Exercise description:
Could all of the entries be written out exactly, with any pictures omitted?
*****
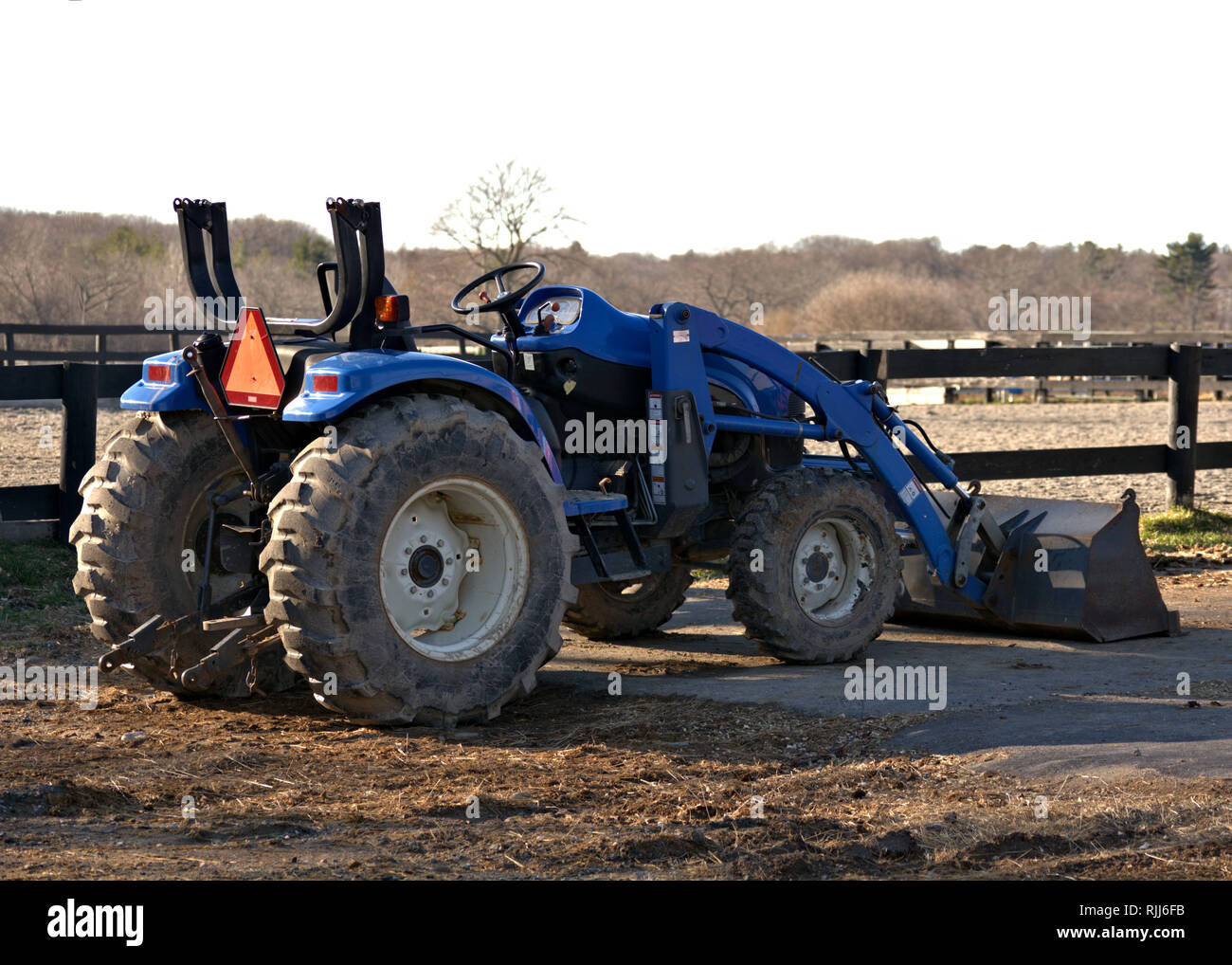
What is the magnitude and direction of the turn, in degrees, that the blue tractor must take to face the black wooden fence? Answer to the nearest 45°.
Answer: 0° — it already faces it

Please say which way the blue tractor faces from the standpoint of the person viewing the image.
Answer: facing away from the viewer and to the right of the viewer
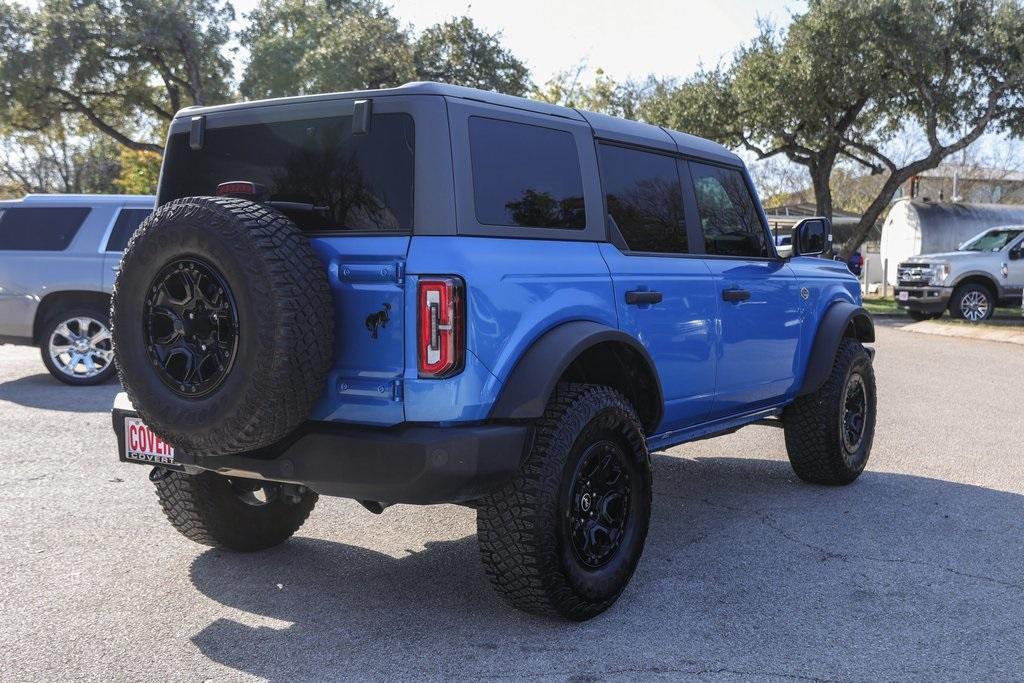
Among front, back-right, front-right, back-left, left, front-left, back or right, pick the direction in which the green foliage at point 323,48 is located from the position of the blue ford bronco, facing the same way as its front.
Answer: front-left

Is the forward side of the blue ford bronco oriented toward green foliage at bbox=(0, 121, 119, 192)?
no

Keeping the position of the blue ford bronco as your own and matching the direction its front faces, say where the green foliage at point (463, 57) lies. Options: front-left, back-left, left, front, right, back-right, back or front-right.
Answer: front-left

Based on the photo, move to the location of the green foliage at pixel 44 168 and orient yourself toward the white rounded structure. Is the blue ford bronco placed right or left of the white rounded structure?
right

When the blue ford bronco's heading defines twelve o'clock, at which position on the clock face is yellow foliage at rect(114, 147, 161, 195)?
The yellow foliage is roughly at 10 o'clock from the blue ford bronco.

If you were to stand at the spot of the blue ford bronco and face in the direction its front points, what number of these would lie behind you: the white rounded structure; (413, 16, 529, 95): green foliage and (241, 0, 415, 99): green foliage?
0

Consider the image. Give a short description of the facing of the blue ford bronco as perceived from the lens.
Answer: facing away from the viewer and to the right of the viewer

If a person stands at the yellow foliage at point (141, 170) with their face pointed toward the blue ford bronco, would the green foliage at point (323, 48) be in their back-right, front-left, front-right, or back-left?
front-left

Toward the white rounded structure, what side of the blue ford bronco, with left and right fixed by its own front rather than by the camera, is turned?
front
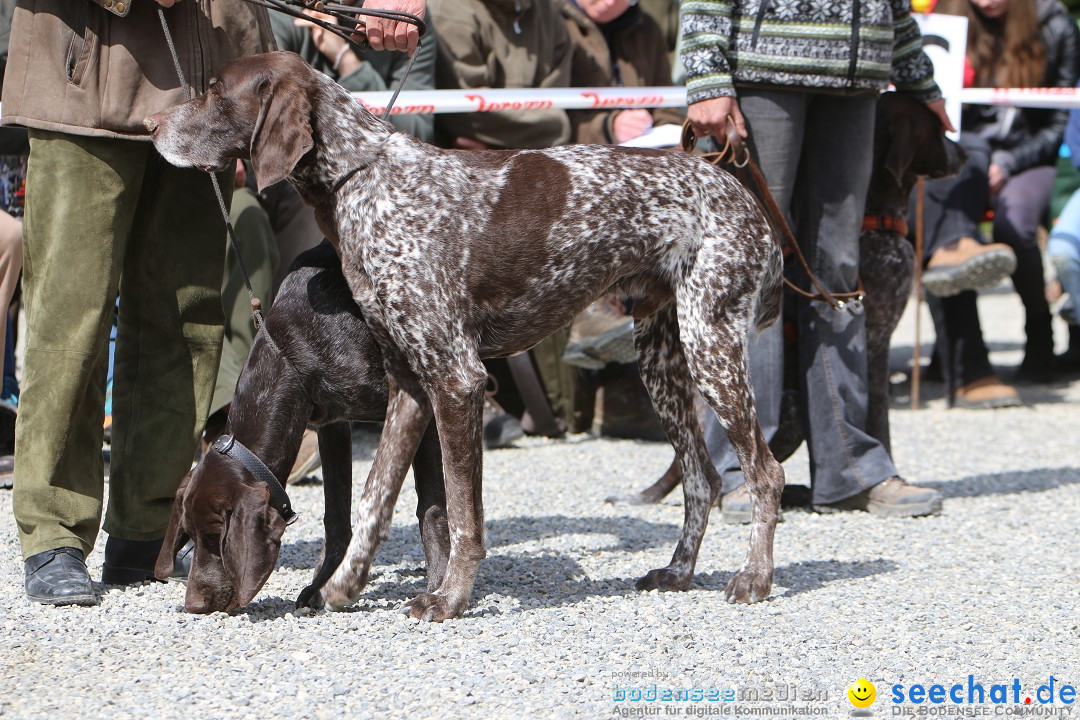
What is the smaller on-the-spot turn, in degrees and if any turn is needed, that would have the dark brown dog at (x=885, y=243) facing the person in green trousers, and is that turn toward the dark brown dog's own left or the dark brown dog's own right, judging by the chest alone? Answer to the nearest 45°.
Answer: approximately 135° to the dark brown dog's own right

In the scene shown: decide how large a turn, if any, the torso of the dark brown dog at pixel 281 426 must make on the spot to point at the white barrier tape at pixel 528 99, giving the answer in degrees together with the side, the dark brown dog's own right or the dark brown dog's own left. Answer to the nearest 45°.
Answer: approximately 135° to the dark brown dog's own right

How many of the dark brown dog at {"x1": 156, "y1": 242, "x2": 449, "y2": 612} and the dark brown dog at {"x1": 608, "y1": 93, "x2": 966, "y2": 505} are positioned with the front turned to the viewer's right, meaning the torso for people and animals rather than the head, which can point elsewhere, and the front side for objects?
1

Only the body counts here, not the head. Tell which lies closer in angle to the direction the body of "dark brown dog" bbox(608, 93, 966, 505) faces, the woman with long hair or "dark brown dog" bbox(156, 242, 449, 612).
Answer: the woman with long hair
*****
Answer box:
What is the magnitude and direction of the turn, in degrees, that the blue tractor must take to face the black wooden fence? Answer to the nearest 45°.
Answer: 0° — it already faces it

Please say which way the blue tractor faces from the standpoint of the person viewing the image.
Answer: facing away from the viewer and to the right of the viewer
Among front, back-right, front-right, back-left, left, front-left, back or right, pick the direction in which the green foliage at point 323,48 is located from the position of the blue ford bronco, facing the same way as its front.
Answer: front-left

Is the forward side of the blue ford bronco oriented toward green foliage at bbox=(0, 121, 119, 192)?
no

Keeping the position of the blue ford bronco as your own and matching the direction its front faces, say where the green foliage at point (463, 57) lies. Options: front-left, back-left, left, front, right, back-right, back or front-right.
Answer: front-left

Based on the photo, move to the location of the green foliage at pixel 44 168 and orient yourself toward the white rounded structure. Is the blue ford bronco placed right or left of the white rounded structure?
right

When the blue ford bronco's heading defines twelve o'clock, at which position on the clock face is yellow foliage at rect(114, 147, 161, 195)?
The yellow foliage is roughly at 10 o'clock from the blue ford bronco.

If you were to stand at the spot of the blue ford bronco and face in the direction its front points, what number of these would lie behind you: the white rounded structure; (413, 16, 529, 95): green foliage and (241, 0, 415, 99): green foliage?
0

Consider the image. Give a short description of the facing of the blue ford bronco as perceived from the lens.
Answer: facing away from the viewer and to the right of the viewer

If a person stands at the yellow foliage at point (141, 170) with their face pointed toward the blue ford bronco, would the green foliage at point (323, 48) be in their back-right, front-left, front-right, or back-left?
front-left

Toward the white rounded structure, what side of the blue ford bronco, with left and right fixed by its own front rather than by the camera, is turned?
front
What is the smaller on-the-spot turn, in degrees and if any turn is needed, that would have the dark brown dog at (x=885, y=243) facing the person in green trousers, and is that turn toward the dark brown dog's own left or the dark brown dog's own right, judging by the chest alone? Answer to the nearest 45°.
Answer: approximately 135° to the dark brown dog's own right

In the scene shown: decide how large a turn, if any, the torso of the dark brown dog at pixel 281 426 must make on the spot to point at the white barrier tape at pixel 528 99, giving the answer in degrees together with the side, the dark brown dog's own right or the dark brown dog's own left. Answer to the nearest 45°.
Answer: approximately 135° to the dark brown dog's own right

How many of the dark brown dog at {"x1": 156, "y1": 242, "x2": 449, "y2": 612} and the dark brown dog at {"x1": 608, "y1": 93, "x2": 966, "y2": 505} are positioned with the front turned to the viewer's right, meaning the torso for people and animals rather than the head, which can point elsewhere, and the front side for objects?
1

Only the body counts here, not the head. Tell which lies closer in angle to the direction the body of "dark brown dog" bbox(608, 93, 966, 505) faces, the woman with long hair or "dark brown dog" bbox(156, 242, 449, 612).
Answer: the woman with long hair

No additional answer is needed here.